Not just your Picture

Not just your Picture is the story of Ramsis and Layla Kilani, Palestinian siblings from Siegen in Germany. It is just as much its the story of their father Ibrahim. Ibrahim left his home in Beit Lahiya, Gaza, to study architecture in Germany. In 2002, after he lost his job and his marriage collapsed, he returned to Gaza, married a local teacher, and had 5 more children. Ramsis and Layla – then 11 and 9 – remained with their mother in Germany. Outside skype calls, they never saw their father again.

Twelve years later, in 2014, the Gaza “war” broke out. This was not a war in any real sense, and largely consisted of Israeli planes bombing residential areas of Gaza. Among the many civilian victims were Ibrahim, his wife and 5 children, plus 4 other relatives, who were all killed in a bomb attack on July 21st.

The Kilani family in Siegen received a condolence letter from someone who works for the German Diplomatic Mission in Ramallah. The letter expressed the personal sympathy of the writer but was unofficial and not written in the name of the German State or any of its agencies. The German government has still not opened any investigation into the brutal death of a German citizen.
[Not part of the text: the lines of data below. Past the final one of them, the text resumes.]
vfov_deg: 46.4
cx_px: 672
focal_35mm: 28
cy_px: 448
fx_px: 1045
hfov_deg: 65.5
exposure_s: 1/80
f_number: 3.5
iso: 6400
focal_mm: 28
Not Just your Picture follows how Ramsis and Layla have come to terms with their father’s death and the indifference of the country in which they were born and raised. Ramsis consulted the European Center for Constitutional and Human Rights (ECCHR) about how he could sue the Israeli army. German politicians looked away as the legal process got bogged down in constitutional wrangling.
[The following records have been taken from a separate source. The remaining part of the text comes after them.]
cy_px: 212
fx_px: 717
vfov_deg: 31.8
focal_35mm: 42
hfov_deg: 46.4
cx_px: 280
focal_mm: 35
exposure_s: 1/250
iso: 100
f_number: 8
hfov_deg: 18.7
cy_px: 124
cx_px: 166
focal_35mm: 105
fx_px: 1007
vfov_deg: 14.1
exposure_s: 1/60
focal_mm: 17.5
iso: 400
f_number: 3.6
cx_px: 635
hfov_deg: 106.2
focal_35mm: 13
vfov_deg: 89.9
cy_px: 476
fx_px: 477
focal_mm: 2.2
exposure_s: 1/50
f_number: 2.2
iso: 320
On a more personal level, he engaged himself with the radical left. Initially this not because of Palestine but for what he calls identitarian reasons – because the Left was anti-racist. He recalls with laughter the time he punched the one Nazi in the Siegen parliament, followed by confusion that part of the antifa scene was supporting his action by raising an Israel flag.

Ramsis explains that speaking out in public did not come naturally to him, but this responsibility has now been thrust upon him. We see him addressing a rally in Berlin on the anniversary of his father’s death, and speaking at the Institut du Monde Araba in France. He insists that he is not just speaking for his father and his family, but for the thousands of Palestinians in a similar situation.
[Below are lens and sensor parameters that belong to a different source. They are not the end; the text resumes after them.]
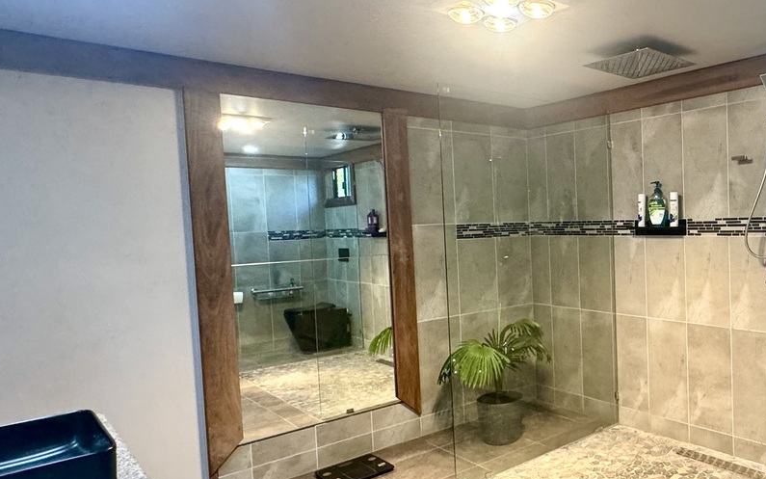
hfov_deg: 59.5
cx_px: 646
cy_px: 248
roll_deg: +1.7
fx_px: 585
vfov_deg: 44.5
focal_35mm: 28
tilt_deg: -2.5
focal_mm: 2.22
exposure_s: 1/100
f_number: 2.2
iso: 250
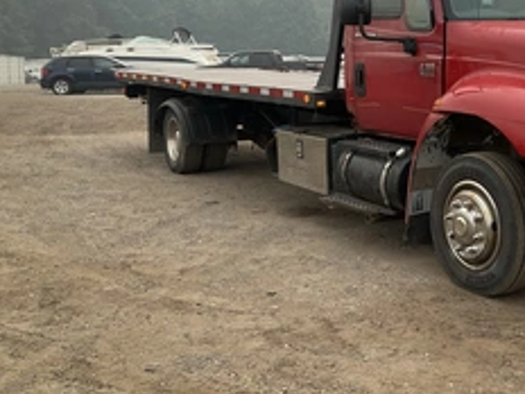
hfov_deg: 36.6
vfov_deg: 28.8
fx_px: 758
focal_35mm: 50
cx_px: 434
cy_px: 115
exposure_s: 1/486
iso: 25
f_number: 1.8
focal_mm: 3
Layla, in contrast, was less politically engaged, but still wanted to understand her father’s death. We see film footage of her visiting Palestine for the first time in 2017. This was an exchange programme organised by her University, so Ramsis couldn’t join her. She sees the benefits in this. Without the influence of her opinionated brother, she could get a clearer view for herself.

In Hebron she visits the infamous Shuhada Street to which Palestinians are denied access. Previously the street had been filled with Palestinian shops but it has now been taken over by settlers. The nearby school was also closed and is now a control centre for the Israeli army. Armed soldiers tell them that only the Europeans in their party may proceed – Palestinians (or, as the soldiers say, “Muslims”) are banned. They stick together and all turn around.

Back in Beit Lahiya, Ibrahim’s brother Saleh and his sister Khadija show us his abandoned house, then take us round his orchard. The trees have dried and there is little they can cultivate here, but they can’t bring themselves to come here since his death. As Khadija explains “every time we visit, we remember my brother. That’s why it’s been two years since we entered here.”

Both Ramsis and Layla talk about how it would be easier to shut up about their background. Talking about Palestine was even more difficult for their father who preferred to keep quiet and ignore any conflict. Layla explains that she used to introduce herself as an Arab to avoid being told that Palestine doesn’t exist. But her experiences have turned her into a proud and vocal Palestinian.

What is extraordinary about the Kilanis’ story is that it is not untypical. This is the experience of many Palestinians in Germany and throughout the world. It is contemporary history, and at the same time it is hidden, ignored. Neither Ramsis nor Layla has been able to visit their family or their father’s grave as they are denied entry into Gaza. They are not alone. Their story deserves to be told, but we must also act so that no more Palestinians must mourn the deaths of their families.